I believe that one problem is that the companies have pushed the function
of issuing certificates, etc., to the agents and brokers and are concerned
that many certificates are issued incorrectly, and many never reach the
carrier or the policy file. Carriers feel that most certificates of any
value are used to indicate additional insured status to the holder, in many
cases there can be a great number of additional insureds coming and going
on a larger account. This is particularly true when a policy is written
with blanket additional insured coverage, if required by lease or contract.
The carrier is not endorsing the policy with each change and therefore would
have great difficulty keeping track of which holders are entitled to notice.

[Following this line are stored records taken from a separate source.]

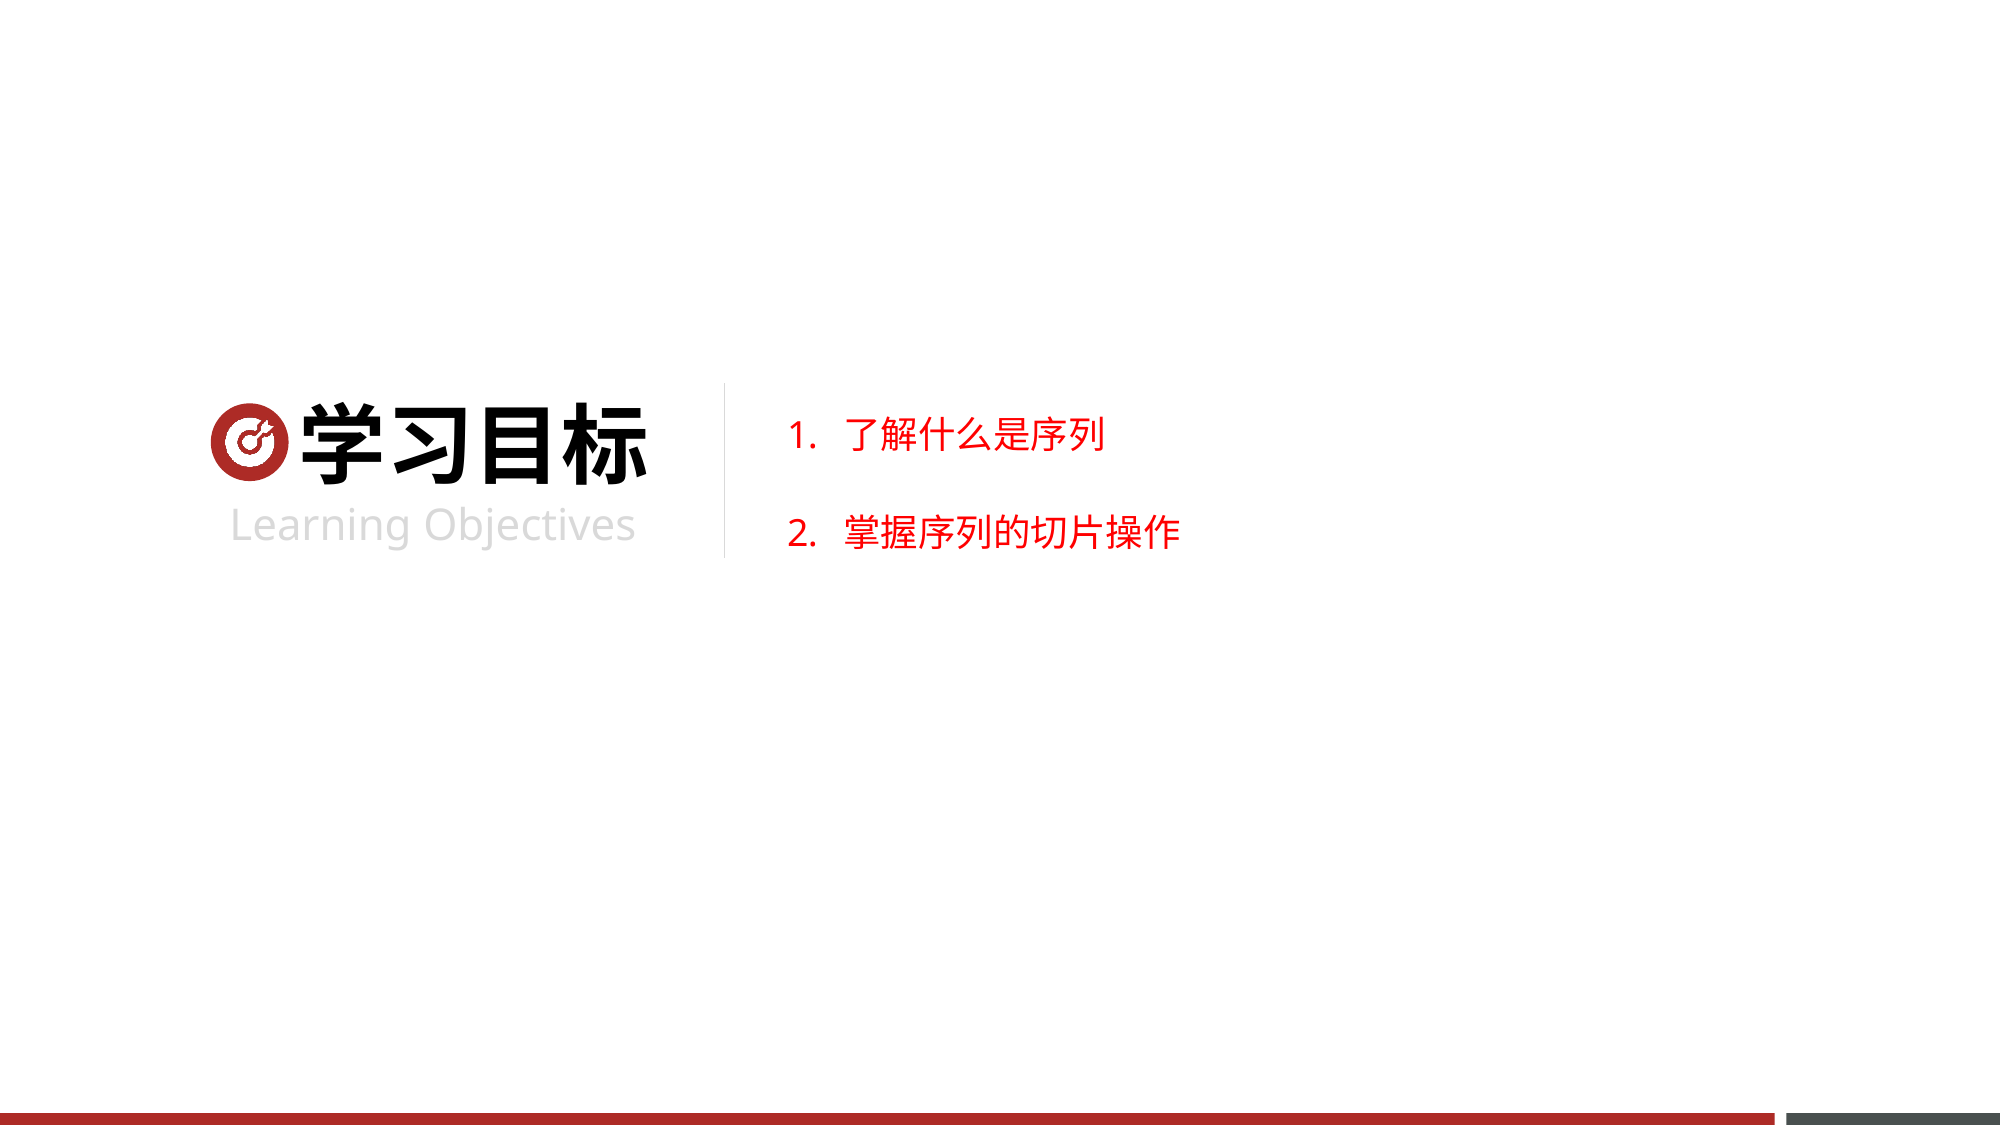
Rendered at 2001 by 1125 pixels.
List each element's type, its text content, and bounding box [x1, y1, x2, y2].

list 了解什么是序列 掌握序列的切片操作 [772, 226, 1806, 694]
picture [216, 408, 283, 476]
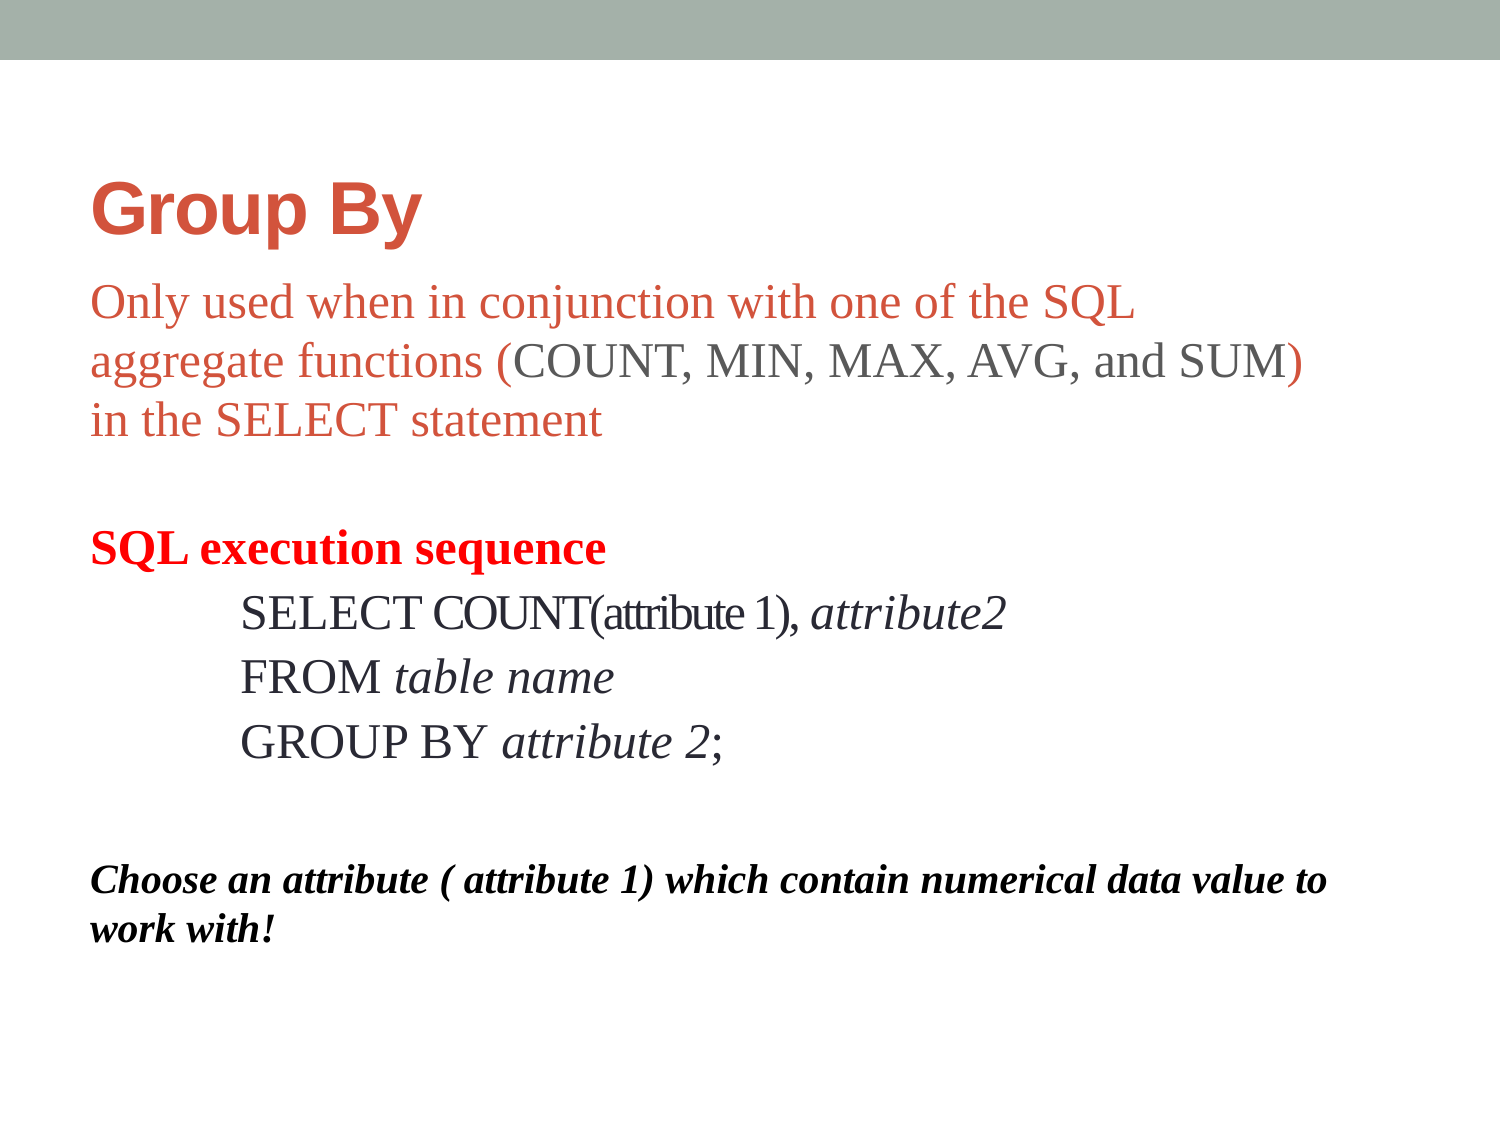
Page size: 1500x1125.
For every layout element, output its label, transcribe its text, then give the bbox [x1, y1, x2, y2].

title Group By [87, 123, 1413, 348]
text_box Only used when in conjunction with one of the SQL aggregate functions (COUNT, MIN, MAX, AVG, and SUM) in the SELECT statement SQL execution sequence SELECT COUNT(attribute 1), attribute2 FROM table name GROUP BY attribute 2; Choose an attribute ( attribute 1) which contain numerical data value to work with! [87, 348, 1354, 953]
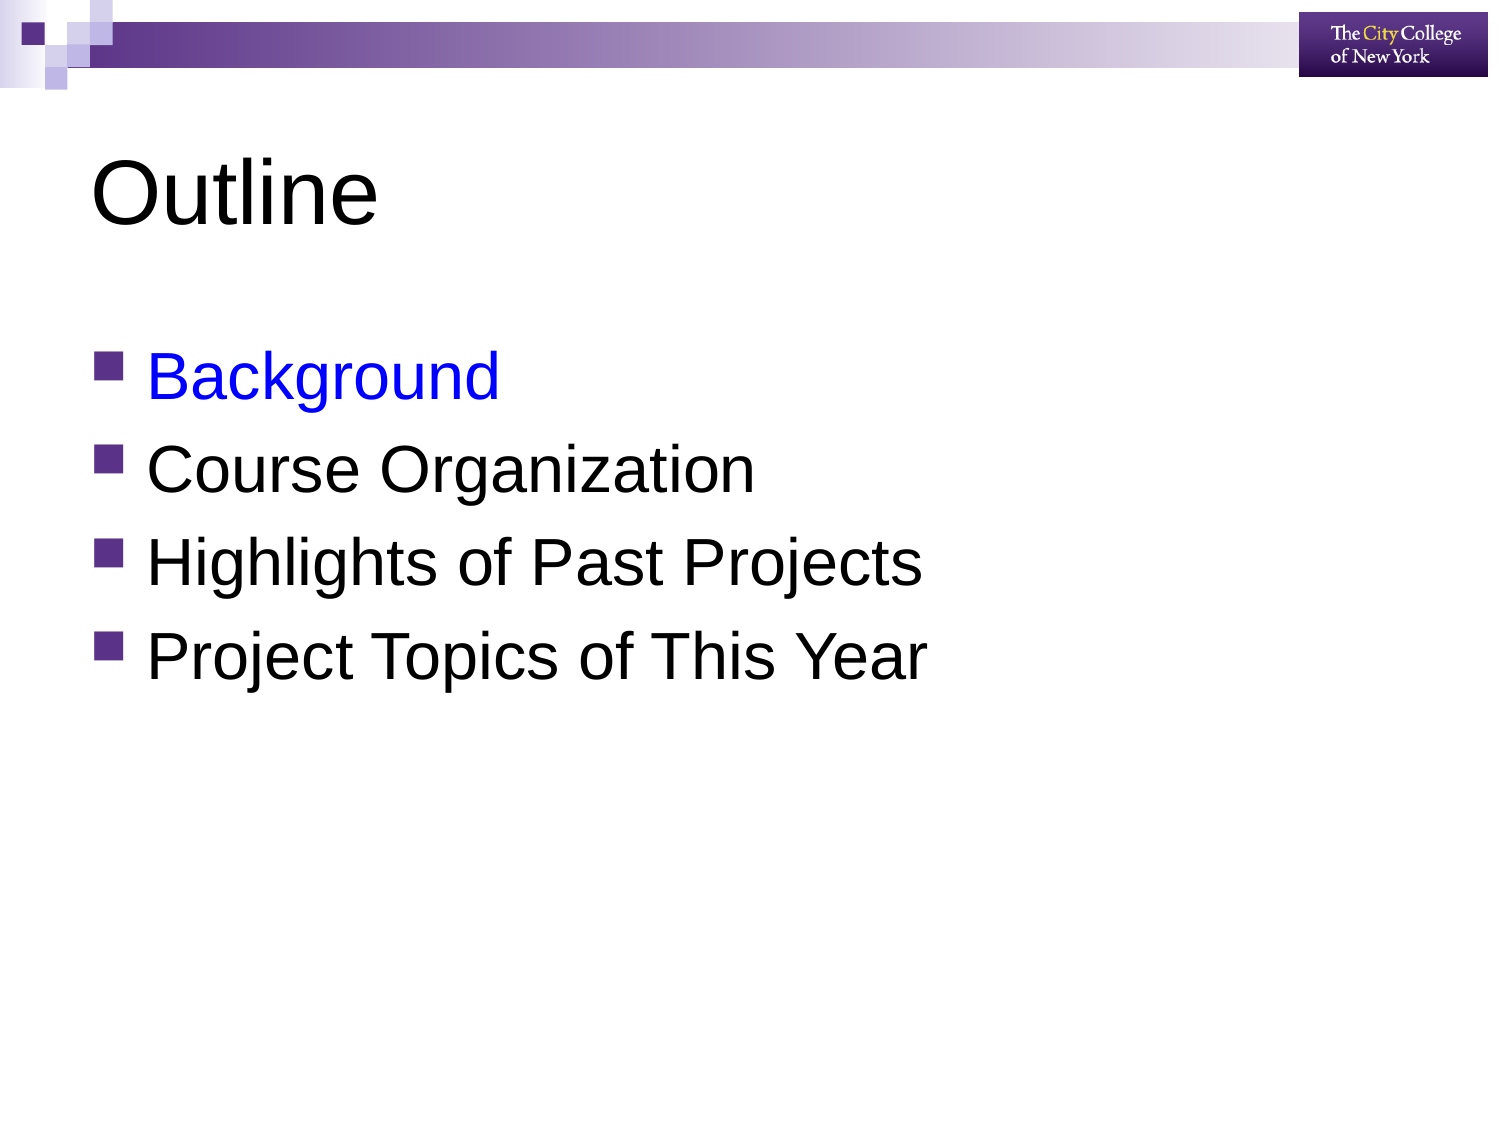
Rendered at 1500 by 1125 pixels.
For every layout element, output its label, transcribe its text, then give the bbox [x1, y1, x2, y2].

picture [1299, 12, 1488, 77]
title Outline [74, 74, 1426, 301]
list Background Course Organization Highlights of Past Projects Project Topics of This Year [74, 324, 1426, 963]
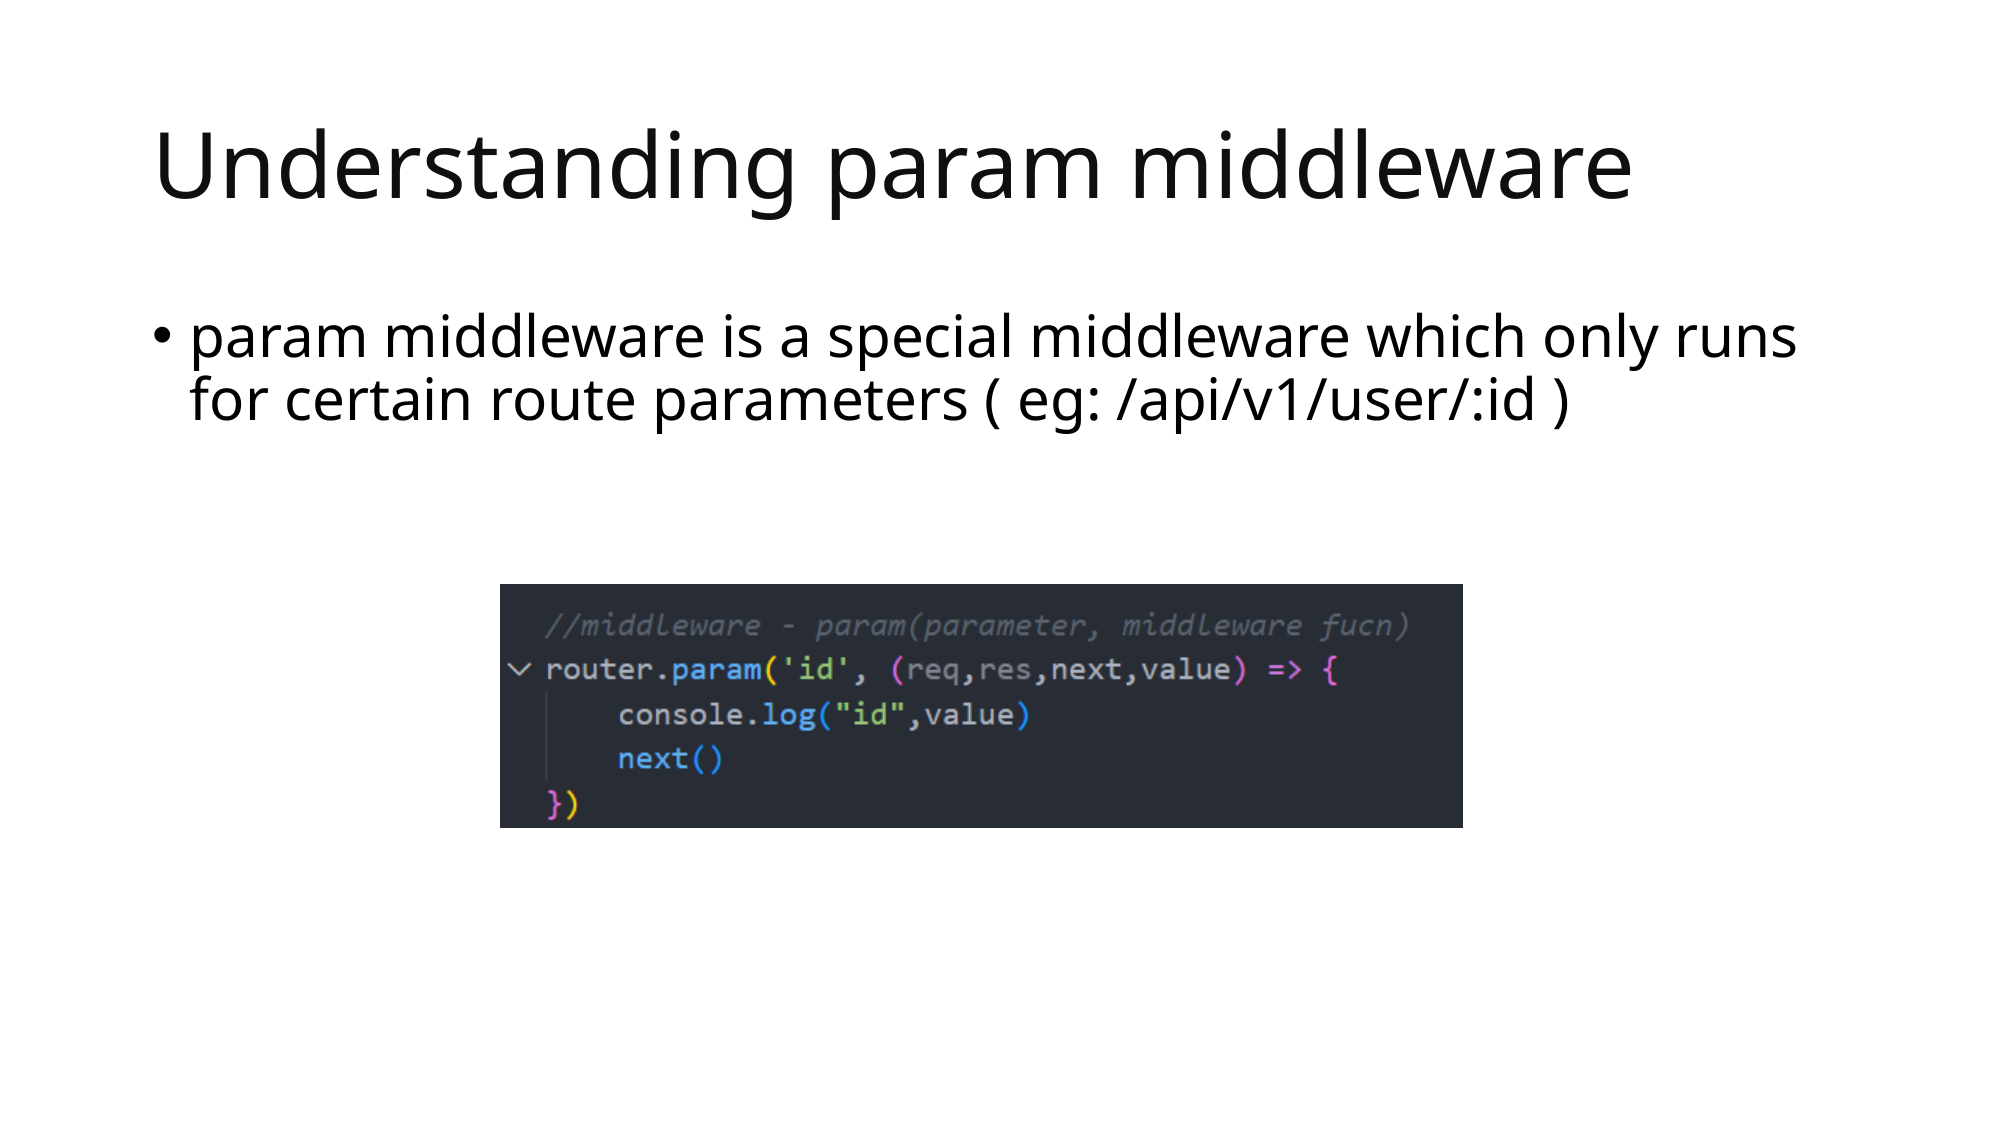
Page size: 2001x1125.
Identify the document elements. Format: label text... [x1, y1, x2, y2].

picture [499, 583, 1463, 829]
title Understanding param middleware [137, 59, 1863, 278]
list param middleware is a special middleware which only runs for certain route parameters ( eg: /api/v1/user/:id ) [137, 299, 1863, 1014]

This is not usually a problem on property insurance since there are generally
less entities (mortgagees or loss payees) entitled to notice.
As more and more buyers use the risk transfer mechanism to reduce their
own loss experience, therefore demanding additional insured status from
their contractors, tenants, and suppliers this problem will become even
more difficult. In some cases in our state, carriers writing liability insurance
for property owners are demanding that their policyholders obtain contractual
indemnity/defense protection and the backup coverage from every vendor,
contractor, tenant, etc. In many cases, this is becoming a warranty under
the CGL form and failure to have appropriate contracts and insurance protection
will void coverage.
I suggest the creation of a casualty evidence form as the only real way
to guarantee that the holder will receive the notice to which they are entitled.
We are certainly open to hearing other suggestions as to how we can eliminate
the problem.
—Charles Weisblum, Chairman, MLW Services, Inc.,
New York, NY
-
The thing you're missing is that, in an effort to escape responsibility,
many insurance carriers long ago instructed their agents NOT to send them
copies of issued certificates—they're not about to reverse course. It also
doesn't solve the problem of blanket additional insured clauses of various
flavors. It also doesn't help in those states where premium finance companies
can actually effect cancellation for nonpayment of an installment (they
don't know who the certificate holders are).
Having said all that, I certainly am in favor of eliminating the "endeavor
to" clause but I don't think there's a chance in hell that it will happen
except for a few "enlightened" carriers here and there.